The numbers of oil tanker rail cars being shipped in 2019 and projected for 2020 and beyond are truly staggering. That got us to thinking about how long a train would they make and the results were quite interesting.
If all the rail cars carrying crude oil just in 2019, largely from Western Canada, were connected in a single train they would be over 1400 kilometers. That is 50% longer than the distance from Calgary to Vancouver:
- a crude oil rail tanker is 6.1 meters in length
- the distance from Calgary to Vancouver is 972 kilometers
- the distance from Edmonton to Vancouver is 1160 kilometers
- and, yes, that is road / rail distance, not a straight line (aka. ‘as the crow flies’)

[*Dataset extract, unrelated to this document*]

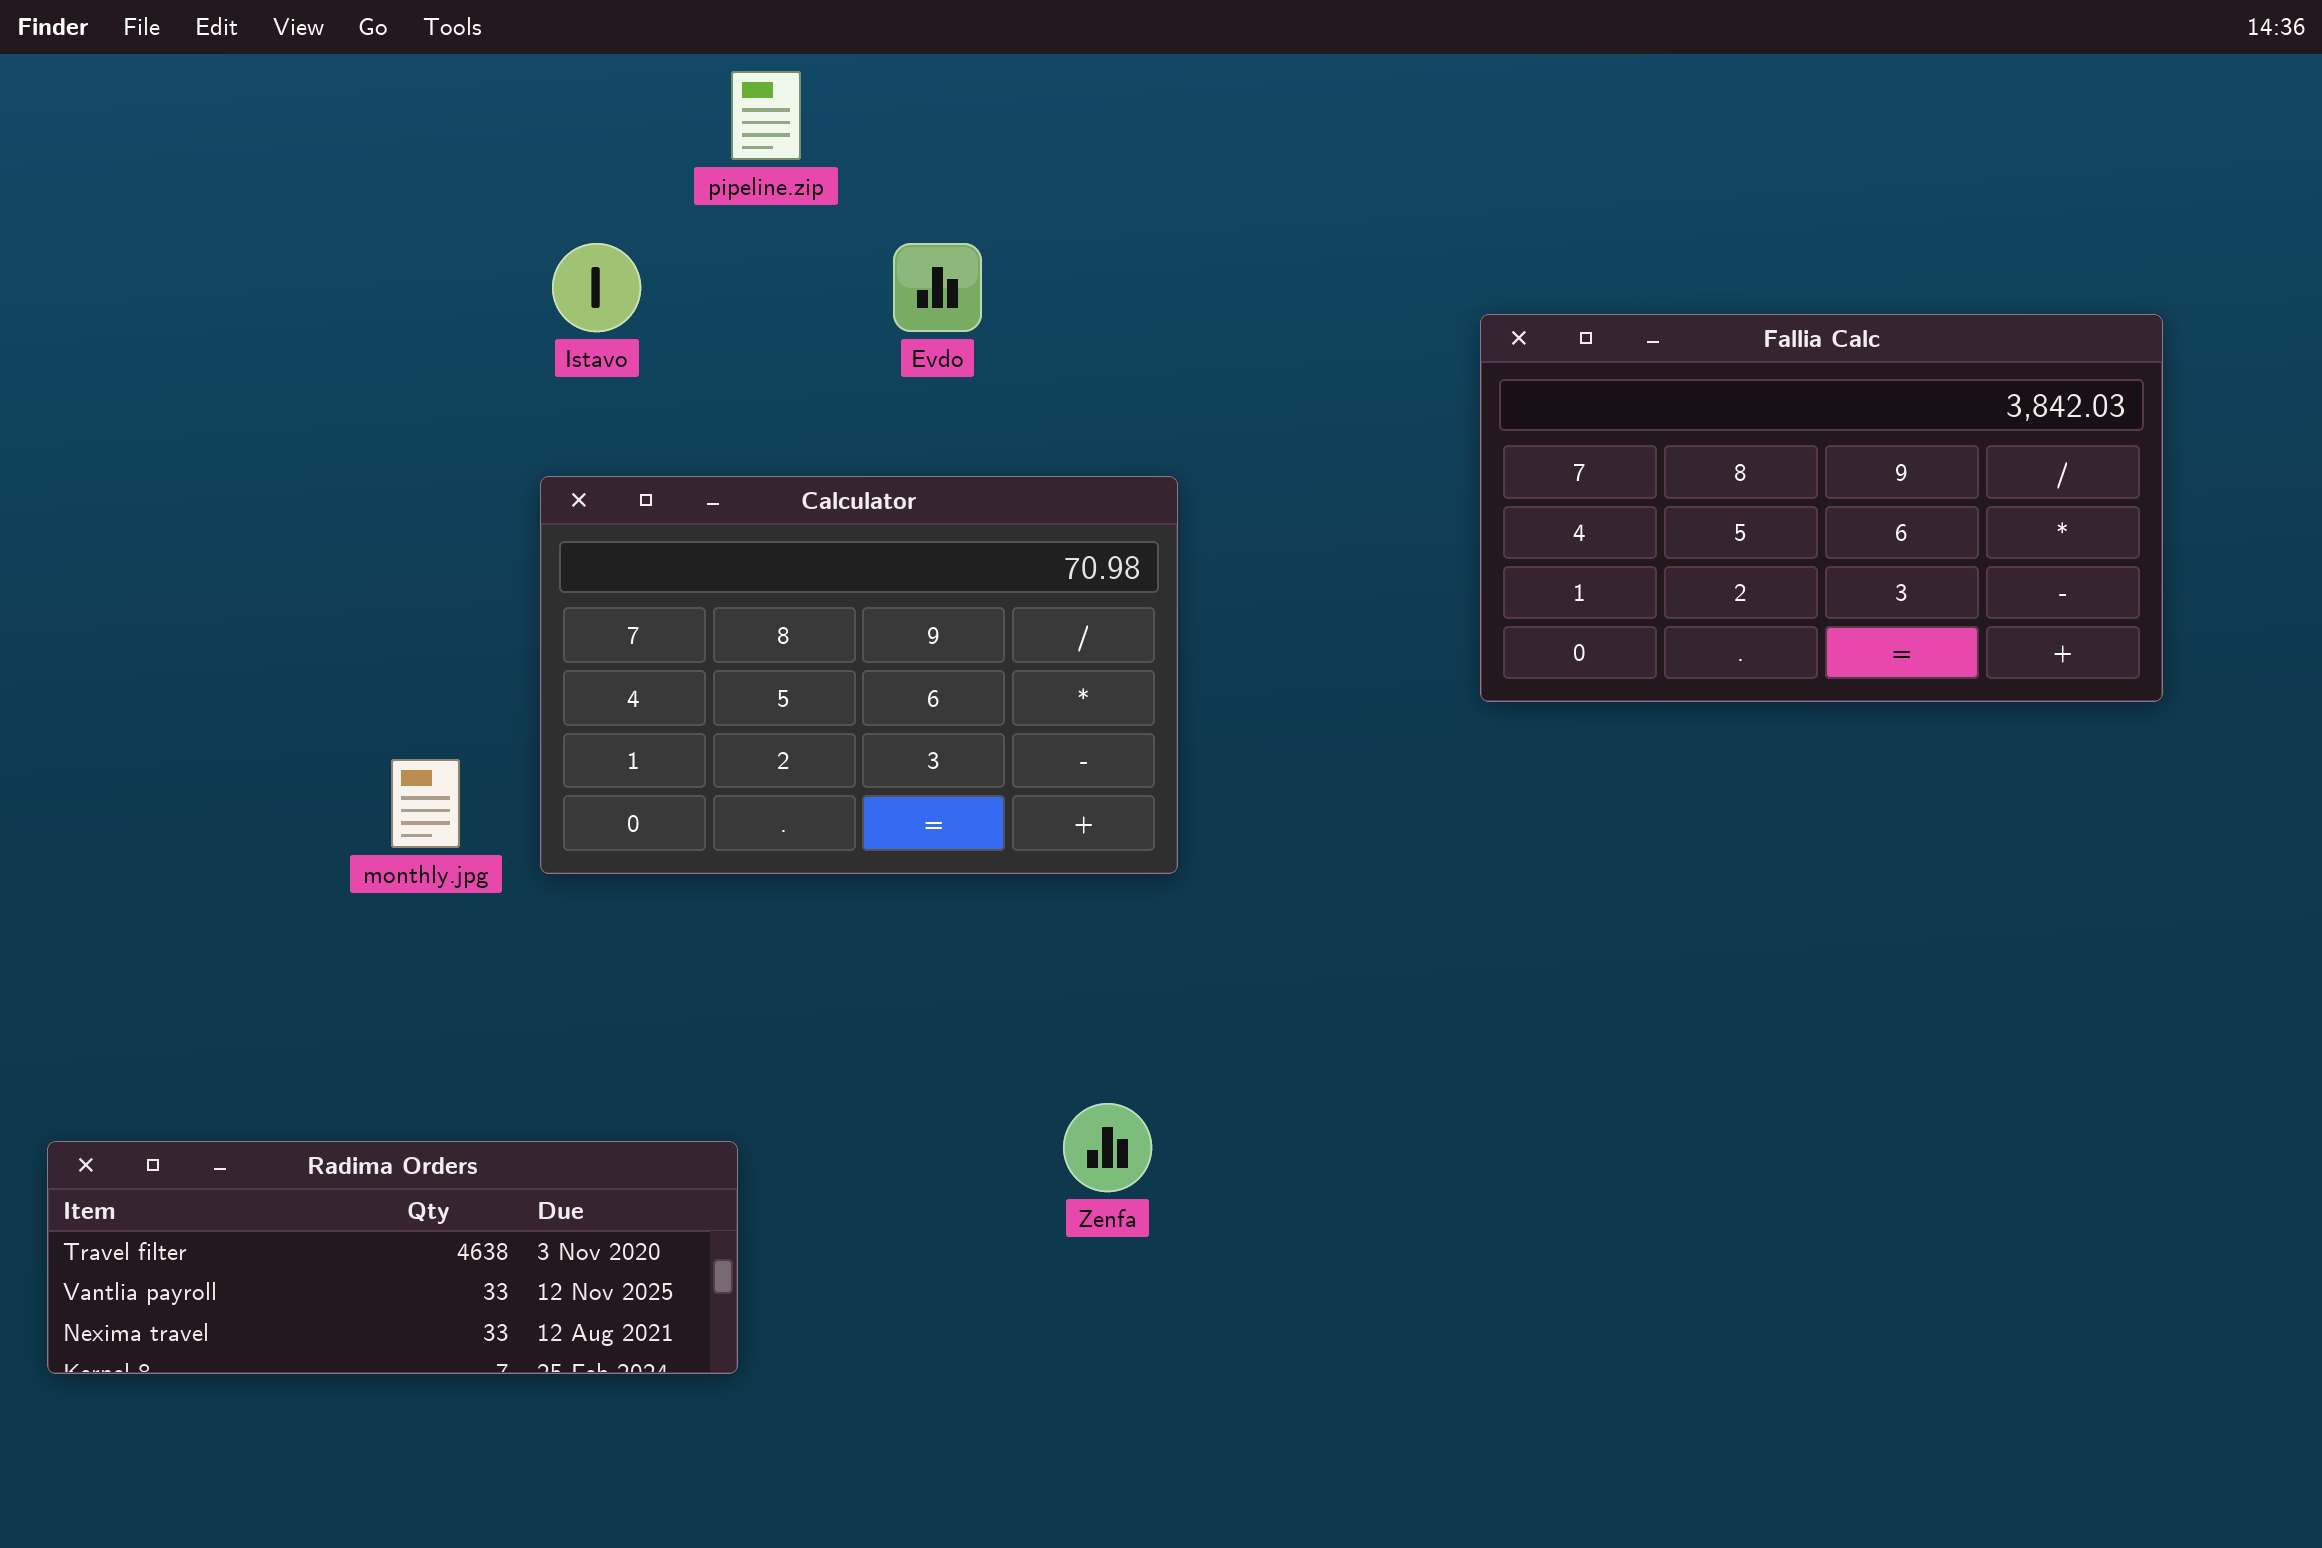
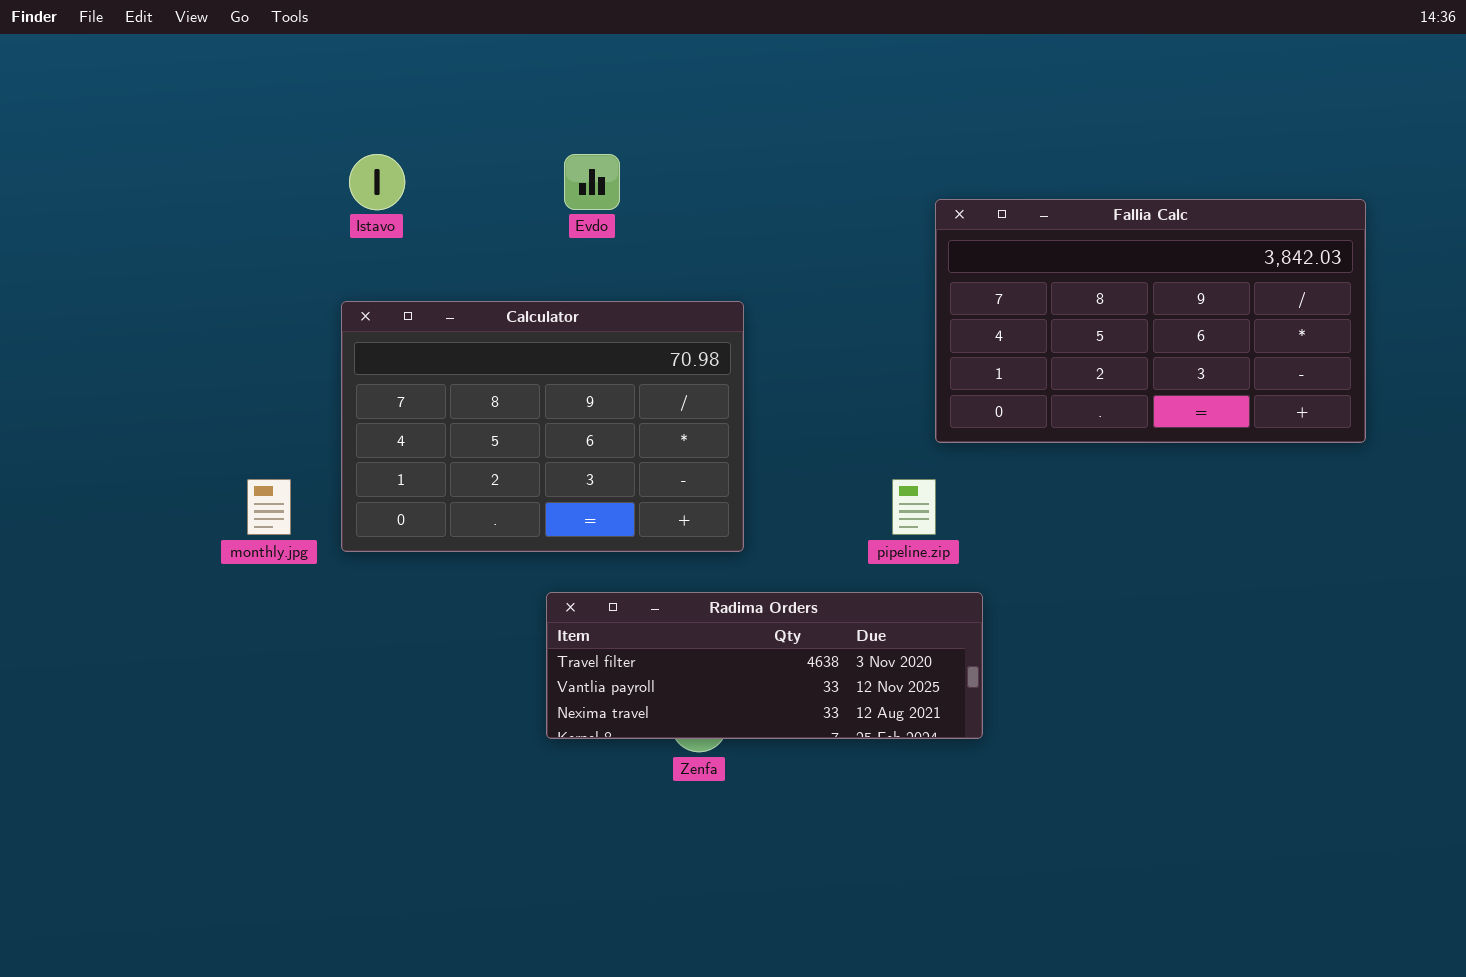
pipeline.zip: [731,71,801,160] -> [892,479,936,535], moved
Radima Orders: [47,1141,738,1374] -> [546,592,983,739], moved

- CP Rail should end the year with nearly 100,000 rail cars of crude in 2019
- CN Rail announced they expect to ship 140,000 rail cars of crude in 2019
So in just a year and a half these two rail companies alone could have the equivalent of TWO very large pipelines from Alberta to Vancouver. As you can see in the chart below, these numbers are only increasing.
Certainly not all rail oil tanker cars in Canada are going from Alberta to Vancouver. However, if connect oil tanker trains effectively makes the distance from Edmonton to Vancouver in one year, the next year that same distance could account for all of the oil from Edmonton to the US border and the next year could account for all oil from Alberta to Manitoba. Within 3 years Canada could replace the vast majority of its risky rail transport, with clean, safe buried pipelines.
Oil is a global COMMODITY. That means the product is only produced at the level of demand and moves easily from country to country (via tankers, pipelines, trucks, rails…). Every barrel of oil produced responsibly in Alberta, BC or Saskatchewan REPLACES a barrel produced irresponsibly in Russia, Venezuela, or Nigeria.
No-one wants more environmental damage so it just makes sense to produce more in Canada and transport to other countries responsibly using a method that is about 4 times safer (and certainly quieter, prettier, and cheaper) than rail, buried pipelines.